You are here: HomeNewsRegional2007 01 03Article 116646

Regional News of Wednesday, 3 January 2007

Source: GNA

NHIS records high patronage in Wa Municipality

Wa, Jan. 3, GNA - The Wa Municipal Mutual Health Insurance Scheme is recording a high number of subscribers as most people are now beginning to understand that it is cheaper to join the scheme than to stick to the "cash and carry system." People are forming long queues at the offices of the scheme and registration centers to join the scheme. Out of a total of 57,133 people who have subscribed to the scheme throughout the municipality, 9,610 people from the informal sector of the population joined the scheme in December last year alone.

Mr John Bosco Zury, the Scheme Manager, told the GNA in an interview that if this trend continued the scheme would cover more than 50 per cent of people in the municipality by the middle of this year. He attributed this positive development to stepped up education campaigns being undertaken by senior and junior secondary school leavers who have been recruited by the scheme for that purpose and testimonies given by people who had already benefited from the scheme. Mr Zury mentioned the high cost of malaria treatment by private health facilities that offer services to clients under the scheme, inadequate funds for claims administration and late submission of bills as some of the challenges confronting the scheme.

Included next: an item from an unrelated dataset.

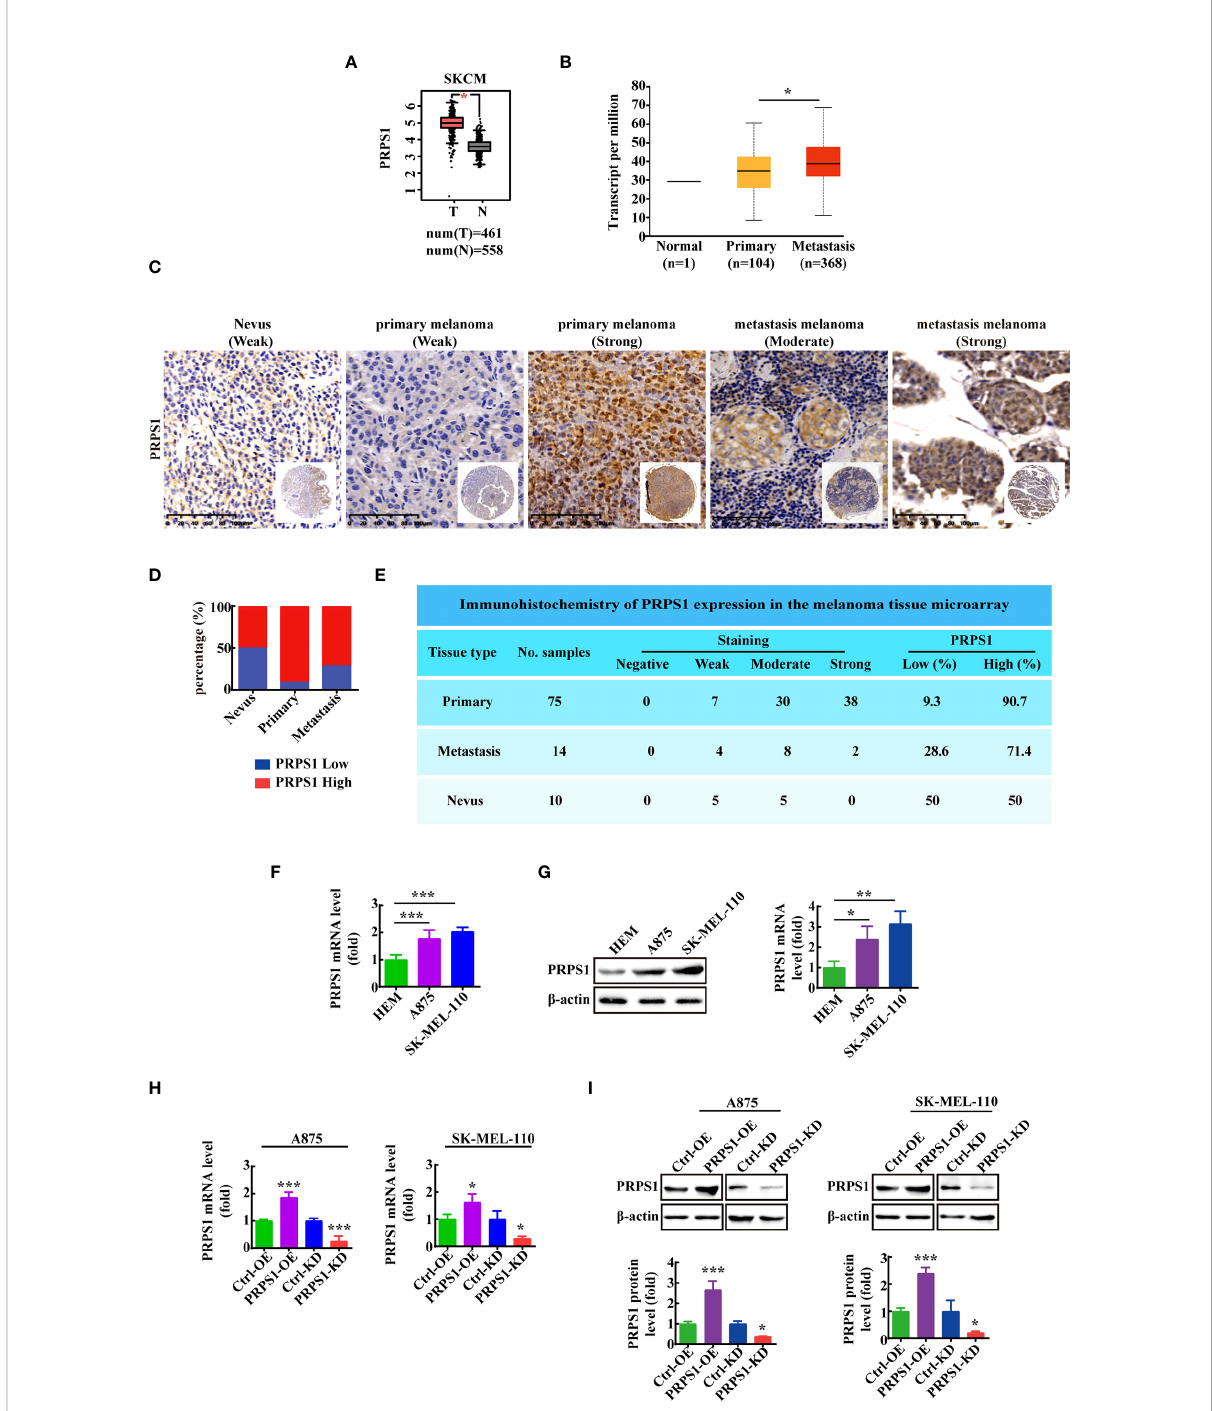
FIGURE 1 PRPS1 is highly expressed in melanoma and is related to the degree of malignancy of melanoma. (A) The expression of PRPS1 in normal tissue and melanoma tissue based on GEPIA database. (B) The expression of PRPS1 in normal tissue and primary melanoma and metastasis melanoma based on Ualcan database. (C) Representative images of PRPS1 expression in the melanoma tissue microarray are shown (200×). Scale bars=100 m m. (D) Percentage of primary melanoma and metastasis melanoma with PRPS1-Low and PRPS1-High expression. (E) Immunohistochemistry of PRPS1 expression in the melanoma tissue microarray. (F, G) The mRNA and protein expression of PRPS1 in HEM cell and melanoma cells were analyzed by qPCR (F) and western blotting analysis (G) . (H, I) The stable PRPS1 overexpression and knockdown in A875 and SK-MEL-110 cells were established. The expression of PRPS1 were measured by Q-PCR (H) and western blotting (I) analysis. The data represent three independent experiments. The data as indicated the mean ± SD and was analyzed by student ’ s t-test. * p < 0.05; ** p < 0.01; *** p <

The Wa Municipal Scheme had so far settled 1.966 billion cedis as medical bills of 31,715 clients, collected premiums amounting to 1.098 billion cedis, while 1.687 billon cedis came from the National Health Insurance secretariat. He called on the government to provide them with logistics such as computers and bicycles to facilitate their work and institute training programmes for the staff of the Claims Unit.